La La Land, a favourite to win at the Oscars, has been celebrated as not only a tribute to the great films of classic Hollywood, but as a movie that might inspire audiences to rediscover them. If it does so, great. But anyone who thinks La La Land embodies the spirit of old movies hasn't seen very many of them. It has style, but little substance. Like Woody Allen's CafĂ© Society, similarly hailed as a love letter to classic film, these movies may look like old Hollywood, but they lack a spine, a nerve centre. They have no backbone.
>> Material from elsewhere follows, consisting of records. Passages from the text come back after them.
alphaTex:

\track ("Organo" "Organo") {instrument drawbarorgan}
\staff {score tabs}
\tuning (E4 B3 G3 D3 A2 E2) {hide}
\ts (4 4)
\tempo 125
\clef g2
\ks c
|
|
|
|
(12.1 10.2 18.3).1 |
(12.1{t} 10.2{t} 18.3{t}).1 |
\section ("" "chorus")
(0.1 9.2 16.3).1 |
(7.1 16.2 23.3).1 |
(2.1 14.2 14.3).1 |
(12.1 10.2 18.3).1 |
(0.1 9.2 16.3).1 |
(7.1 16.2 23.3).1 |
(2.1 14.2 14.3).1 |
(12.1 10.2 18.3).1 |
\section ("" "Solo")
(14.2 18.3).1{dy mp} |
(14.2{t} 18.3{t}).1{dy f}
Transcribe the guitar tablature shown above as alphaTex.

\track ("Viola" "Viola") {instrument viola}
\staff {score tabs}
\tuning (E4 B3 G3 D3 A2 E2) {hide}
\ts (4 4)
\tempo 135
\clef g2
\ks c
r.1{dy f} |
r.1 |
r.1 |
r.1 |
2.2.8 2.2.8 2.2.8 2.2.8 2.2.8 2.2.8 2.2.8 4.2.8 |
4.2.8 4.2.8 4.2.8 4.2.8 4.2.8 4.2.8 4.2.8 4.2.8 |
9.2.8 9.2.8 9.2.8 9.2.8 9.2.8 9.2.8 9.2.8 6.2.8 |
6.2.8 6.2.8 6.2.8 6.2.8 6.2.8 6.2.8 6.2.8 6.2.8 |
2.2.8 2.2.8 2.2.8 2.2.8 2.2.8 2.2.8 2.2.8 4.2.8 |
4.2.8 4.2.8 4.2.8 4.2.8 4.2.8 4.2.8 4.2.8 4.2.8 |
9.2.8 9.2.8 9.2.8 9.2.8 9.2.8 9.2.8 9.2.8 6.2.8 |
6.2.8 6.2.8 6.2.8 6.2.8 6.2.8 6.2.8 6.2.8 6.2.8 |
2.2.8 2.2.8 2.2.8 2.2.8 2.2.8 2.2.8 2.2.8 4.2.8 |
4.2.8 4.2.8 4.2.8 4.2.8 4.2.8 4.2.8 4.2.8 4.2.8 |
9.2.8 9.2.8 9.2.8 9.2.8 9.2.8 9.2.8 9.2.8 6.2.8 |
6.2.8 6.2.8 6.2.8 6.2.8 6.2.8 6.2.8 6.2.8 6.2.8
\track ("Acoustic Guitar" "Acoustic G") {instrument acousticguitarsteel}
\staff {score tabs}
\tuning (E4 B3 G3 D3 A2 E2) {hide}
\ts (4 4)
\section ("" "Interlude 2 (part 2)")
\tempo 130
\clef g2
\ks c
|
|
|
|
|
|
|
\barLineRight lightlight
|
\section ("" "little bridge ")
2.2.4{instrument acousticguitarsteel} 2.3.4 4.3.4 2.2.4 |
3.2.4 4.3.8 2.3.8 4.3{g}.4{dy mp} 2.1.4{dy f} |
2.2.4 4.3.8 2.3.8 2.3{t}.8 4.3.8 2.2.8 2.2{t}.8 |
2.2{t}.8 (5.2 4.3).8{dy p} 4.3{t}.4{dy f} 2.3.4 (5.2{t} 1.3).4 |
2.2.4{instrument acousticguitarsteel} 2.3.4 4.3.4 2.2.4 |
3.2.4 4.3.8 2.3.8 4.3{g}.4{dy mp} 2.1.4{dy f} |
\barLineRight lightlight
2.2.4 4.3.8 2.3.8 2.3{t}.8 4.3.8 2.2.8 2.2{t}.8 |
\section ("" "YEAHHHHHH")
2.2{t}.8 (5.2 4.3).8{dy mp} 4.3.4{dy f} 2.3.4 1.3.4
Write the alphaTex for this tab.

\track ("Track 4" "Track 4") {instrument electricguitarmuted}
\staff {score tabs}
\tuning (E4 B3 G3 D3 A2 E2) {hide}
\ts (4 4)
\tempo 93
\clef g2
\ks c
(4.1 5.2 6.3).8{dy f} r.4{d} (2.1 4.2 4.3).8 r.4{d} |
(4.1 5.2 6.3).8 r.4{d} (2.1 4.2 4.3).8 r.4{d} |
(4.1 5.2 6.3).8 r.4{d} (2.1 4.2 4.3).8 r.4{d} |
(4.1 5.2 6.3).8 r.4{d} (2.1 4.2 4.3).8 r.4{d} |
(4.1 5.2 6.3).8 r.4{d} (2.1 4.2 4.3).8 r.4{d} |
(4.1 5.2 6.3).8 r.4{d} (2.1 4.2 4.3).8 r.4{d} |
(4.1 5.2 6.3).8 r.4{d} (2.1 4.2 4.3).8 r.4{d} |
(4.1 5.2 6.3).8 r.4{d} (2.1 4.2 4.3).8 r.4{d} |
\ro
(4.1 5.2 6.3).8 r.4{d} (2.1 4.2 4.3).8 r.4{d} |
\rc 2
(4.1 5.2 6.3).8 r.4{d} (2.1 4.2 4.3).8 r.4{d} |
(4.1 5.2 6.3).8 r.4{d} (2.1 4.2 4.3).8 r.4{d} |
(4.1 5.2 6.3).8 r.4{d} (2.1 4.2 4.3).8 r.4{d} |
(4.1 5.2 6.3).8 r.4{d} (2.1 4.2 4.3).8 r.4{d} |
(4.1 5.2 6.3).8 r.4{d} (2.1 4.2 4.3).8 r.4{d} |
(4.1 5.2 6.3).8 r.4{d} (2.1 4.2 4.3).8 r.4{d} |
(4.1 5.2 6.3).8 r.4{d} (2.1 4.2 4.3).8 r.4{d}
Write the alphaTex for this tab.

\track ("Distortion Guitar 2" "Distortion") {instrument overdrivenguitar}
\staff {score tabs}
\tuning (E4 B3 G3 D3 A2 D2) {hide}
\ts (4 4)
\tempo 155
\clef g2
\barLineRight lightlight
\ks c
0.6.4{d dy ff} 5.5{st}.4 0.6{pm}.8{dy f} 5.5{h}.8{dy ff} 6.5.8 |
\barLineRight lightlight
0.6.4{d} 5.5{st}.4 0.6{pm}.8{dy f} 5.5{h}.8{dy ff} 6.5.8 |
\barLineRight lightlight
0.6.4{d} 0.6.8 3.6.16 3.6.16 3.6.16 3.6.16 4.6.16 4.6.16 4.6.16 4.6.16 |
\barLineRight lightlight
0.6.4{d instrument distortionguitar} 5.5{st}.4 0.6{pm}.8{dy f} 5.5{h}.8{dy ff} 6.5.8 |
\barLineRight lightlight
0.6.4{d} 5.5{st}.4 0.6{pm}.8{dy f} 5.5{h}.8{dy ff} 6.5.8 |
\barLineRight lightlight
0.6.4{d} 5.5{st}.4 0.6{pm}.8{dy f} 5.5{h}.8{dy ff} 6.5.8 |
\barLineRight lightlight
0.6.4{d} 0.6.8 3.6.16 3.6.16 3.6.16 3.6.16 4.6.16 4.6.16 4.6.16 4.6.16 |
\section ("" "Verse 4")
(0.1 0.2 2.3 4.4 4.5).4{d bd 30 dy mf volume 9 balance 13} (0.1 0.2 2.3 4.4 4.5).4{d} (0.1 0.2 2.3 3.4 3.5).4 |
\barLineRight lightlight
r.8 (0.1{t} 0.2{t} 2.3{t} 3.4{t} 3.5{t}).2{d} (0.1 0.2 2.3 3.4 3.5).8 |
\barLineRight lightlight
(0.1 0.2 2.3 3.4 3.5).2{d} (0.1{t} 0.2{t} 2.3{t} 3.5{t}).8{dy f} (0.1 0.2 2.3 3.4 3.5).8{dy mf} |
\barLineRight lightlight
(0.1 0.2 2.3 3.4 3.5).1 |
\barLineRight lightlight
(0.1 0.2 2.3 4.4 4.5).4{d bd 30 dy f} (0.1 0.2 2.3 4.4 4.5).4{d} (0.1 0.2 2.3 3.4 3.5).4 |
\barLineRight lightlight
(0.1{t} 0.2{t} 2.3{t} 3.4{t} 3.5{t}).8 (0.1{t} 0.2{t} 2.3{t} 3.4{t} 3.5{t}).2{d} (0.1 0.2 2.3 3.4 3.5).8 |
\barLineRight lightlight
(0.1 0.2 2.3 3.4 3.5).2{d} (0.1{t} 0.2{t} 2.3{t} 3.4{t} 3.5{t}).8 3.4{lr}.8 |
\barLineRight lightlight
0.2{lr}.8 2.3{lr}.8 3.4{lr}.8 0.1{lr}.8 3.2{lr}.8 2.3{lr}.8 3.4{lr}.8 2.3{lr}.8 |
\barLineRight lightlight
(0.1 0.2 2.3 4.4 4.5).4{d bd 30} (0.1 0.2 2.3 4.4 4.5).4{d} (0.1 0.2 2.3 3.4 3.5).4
When I was growing up in the 1980s, American popular culture was pretty much a wasteland of positive female images. There was no one I aspired to resemble, until I discovered classic Hollywood movies, with women such as Katharine Hepburn, Barbara Stanwyck, Jean Harlow, Bette Davis, Joan Crawford. These women radiated authority, to which I instinctively responded without knowing why. I found myself embarking on a cinematic journey through an entire era when - temporarily - Hollywood stopped worrying and learned to love the bombshell.

This moment didn't last forever, of course - halcyon fantasies never do. And it was a fantasy: these movies were no more realistic in their depictions of how most women lived in 1937 or 1947 than Fatal Attraction was in 1987. But for about 20 years between 1930 and 1950, Hollywood cinema had a brief love affair with beautiful, powerful, stylish women who were grownups. Carole Lombard, Rosalind Russell, Irene Dunne, Jean Arthur, Claudette Colbert - all were huge stars in their day. Colbert, for example, was for many years the highest paid star in Hollywood. But today they are remembered by an ever diminishing pool of diehard fans.